**Input for this task:**
╔══
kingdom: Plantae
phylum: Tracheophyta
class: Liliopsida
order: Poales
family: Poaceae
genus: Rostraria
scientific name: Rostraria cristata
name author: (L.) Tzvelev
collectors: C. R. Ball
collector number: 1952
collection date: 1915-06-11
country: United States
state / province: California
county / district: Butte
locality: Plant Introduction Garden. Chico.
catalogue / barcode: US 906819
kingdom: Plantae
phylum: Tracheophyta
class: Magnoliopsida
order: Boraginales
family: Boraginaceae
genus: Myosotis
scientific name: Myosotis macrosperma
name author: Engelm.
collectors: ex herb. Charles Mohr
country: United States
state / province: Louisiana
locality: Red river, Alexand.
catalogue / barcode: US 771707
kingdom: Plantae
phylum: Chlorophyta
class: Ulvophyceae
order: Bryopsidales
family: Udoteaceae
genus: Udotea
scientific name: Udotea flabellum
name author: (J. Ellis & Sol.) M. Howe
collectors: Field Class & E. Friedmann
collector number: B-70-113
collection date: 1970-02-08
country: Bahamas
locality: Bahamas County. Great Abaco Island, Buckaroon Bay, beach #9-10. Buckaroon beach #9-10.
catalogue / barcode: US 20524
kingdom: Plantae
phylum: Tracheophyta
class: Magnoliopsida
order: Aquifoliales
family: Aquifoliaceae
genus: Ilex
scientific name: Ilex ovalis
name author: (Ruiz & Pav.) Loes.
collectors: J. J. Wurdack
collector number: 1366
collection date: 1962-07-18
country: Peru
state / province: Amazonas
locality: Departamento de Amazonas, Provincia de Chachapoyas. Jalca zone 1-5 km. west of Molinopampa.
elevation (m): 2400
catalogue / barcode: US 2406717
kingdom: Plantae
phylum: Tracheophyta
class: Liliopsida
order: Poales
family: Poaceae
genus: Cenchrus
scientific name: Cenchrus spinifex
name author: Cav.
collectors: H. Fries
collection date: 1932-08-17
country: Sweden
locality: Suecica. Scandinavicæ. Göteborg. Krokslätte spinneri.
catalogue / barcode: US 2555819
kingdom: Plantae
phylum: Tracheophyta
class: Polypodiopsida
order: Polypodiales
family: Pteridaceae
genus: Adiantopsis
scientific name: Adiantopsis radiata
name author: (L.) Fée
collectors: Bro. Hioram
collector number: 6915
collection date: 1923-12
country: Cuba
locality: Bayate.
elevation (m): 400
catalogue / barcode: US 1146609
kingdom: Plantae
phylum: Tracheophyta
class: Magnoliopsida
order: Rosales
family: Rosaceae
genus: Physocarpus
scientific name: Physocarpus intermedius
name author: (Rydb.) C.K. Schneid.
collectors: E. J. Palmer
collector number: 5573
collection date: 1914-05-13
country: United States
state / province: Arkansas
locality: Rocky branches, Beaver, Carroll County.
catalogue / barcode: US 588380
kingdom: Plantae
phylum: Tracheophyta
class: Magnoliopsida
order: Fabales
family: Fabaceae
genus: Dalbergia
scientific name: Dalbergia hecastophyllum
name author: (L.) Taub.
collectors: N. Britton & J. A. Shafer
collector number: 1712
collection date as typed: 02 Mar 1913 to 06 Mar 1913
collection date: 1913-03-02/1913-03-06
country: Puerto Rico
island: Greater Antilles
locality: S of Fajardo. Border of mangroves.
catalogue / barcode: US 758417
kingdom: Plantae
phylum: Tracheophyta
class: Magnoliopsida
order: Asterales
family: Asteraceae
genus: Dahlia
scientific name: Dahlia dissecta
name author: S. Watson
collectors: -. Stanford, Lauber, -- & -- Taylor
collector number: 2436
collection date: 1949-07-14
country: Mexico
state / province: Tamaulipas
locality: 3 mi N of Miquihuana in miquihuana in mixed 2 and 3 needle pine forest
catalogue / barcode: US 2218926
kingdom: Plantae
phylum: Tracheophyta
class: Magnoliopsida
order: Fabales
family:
╚══
**Brief:** Reproduce word for word everything from the line containing "state / province: Tamaulipas" down to the end of the records above.

**Answer:**
state / province: Tamaulipas
locality: 3 mi N of Miquihuana in miquihuana in mixed 2 and 3 needle pine forest
catalogue / barcode: US 2218926
kingdom: Plantae
phylum: Tracheophyta
class: Magnoliopsida
order: Fabales
family:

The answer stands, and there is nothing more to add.